Tiger Resources Ltd (TGS.ASX; $0.26/sh; Mkt cap $175m) – Credit approval received for bridging debt facility a positive.
BUY PT $0.55/sh.
•TGS yesterday announced that credit approval has been received by RMB in respect of their participation in a US$30m bridging debt facility which it is jointly arranging with Nedbank. This represents US$15m and, following final completion of standard documentation (expected in the near term), is expected to be drawn down thereafter. We understand Nedbank is also in the final stages of completing their credit process.
•The US$30m bridging facility is being provided in advance of the Export Credit Insurance Corporation of South Africa Ltd’s (ECIC) US$80m debt facility, expected to be made available in H2 2013.

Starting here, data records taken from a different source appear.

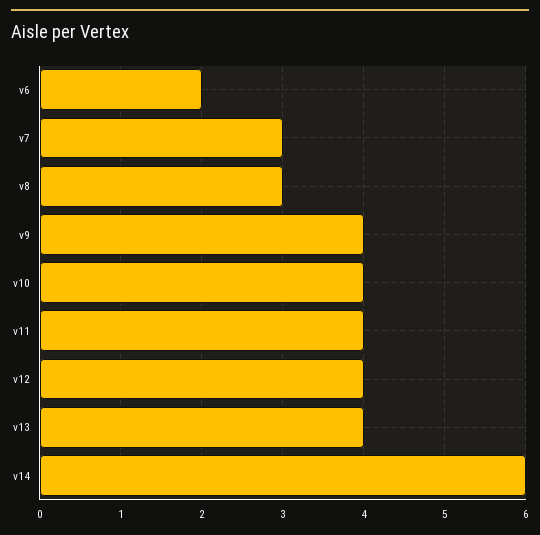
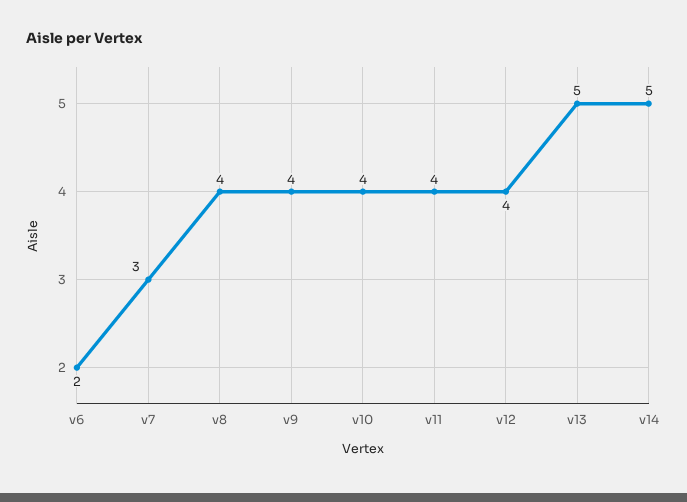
v8: 3 -> 4
v13: 4 -> 5
v14: 6 -> 5

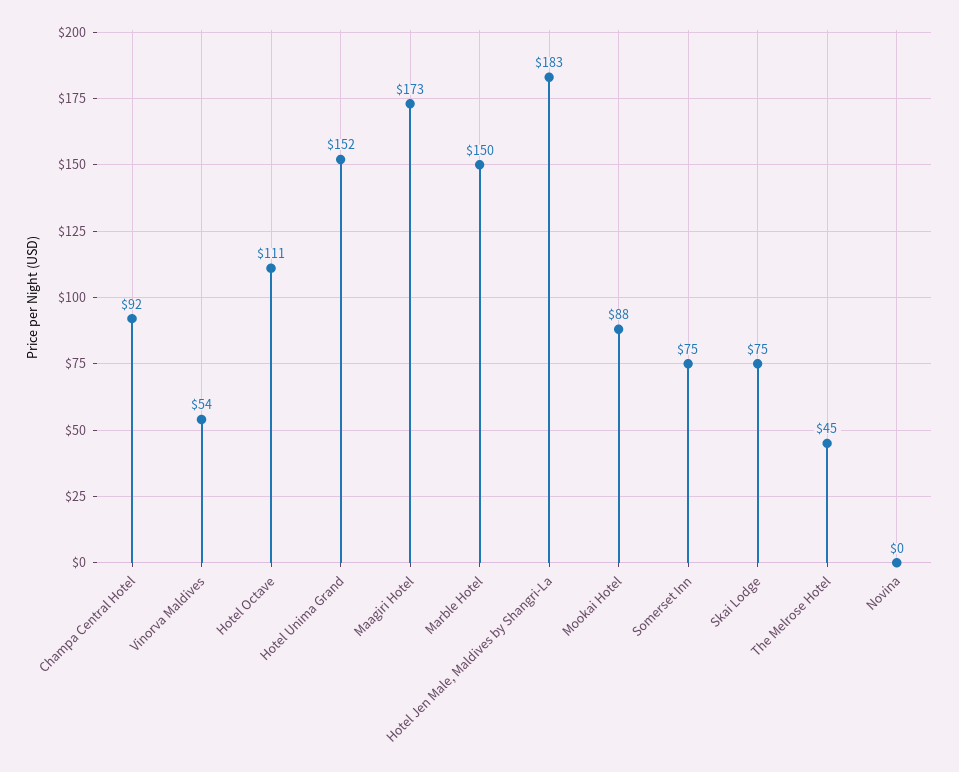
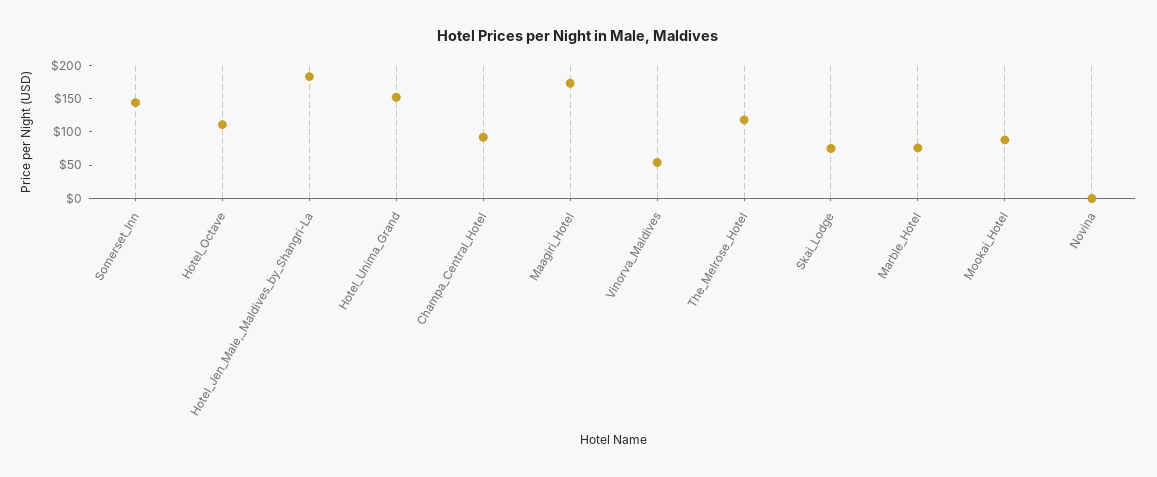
Marble Hotel: 150 -> 75
Somerset Inn: 75 -> 150
The Melrose Hotel: 45 -> 125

•We view this as a major positive. Not only because it removes funding risk for the development of Stage 2 at Kipoi, but also because of the rigorous technical review that the banks completed as part of the process, which included an independent technical report and multiple site visits. RMB and Nedbank are specialist providers of finance for African mining projects and have considerable experience in this area.
•The bridging finance facility of US$30m will be used to act as supplementary funding from the existing Stage 1 HMS operation (~37ktpa Cu in conc) and for the development of the Stage 2 SX-EW (~50ktpa Cu cathode) plant at Kipoi, expected to come on-line in mid 2014.
•The stock has rebounded strongly in recent days up 37% after being well oversold to $0.19. However at the current market cap of ~$175m and with FSBe 2014 operating cash flow of ~$150m (based on production of 18kt Cu HMS, 25kt Cu SX-EW at group cash costs of US$0.87/lb), the stock is trading at a little over 1x cash flow. Notwithstanding the ‘DRC risk factor’, this is extremely cheap for a company that has a quality asset in Kipoi which is fully funded to ramp up to 50ktpa Cu cathode at •BUY recommendation and PT of $0.55/sh maintained.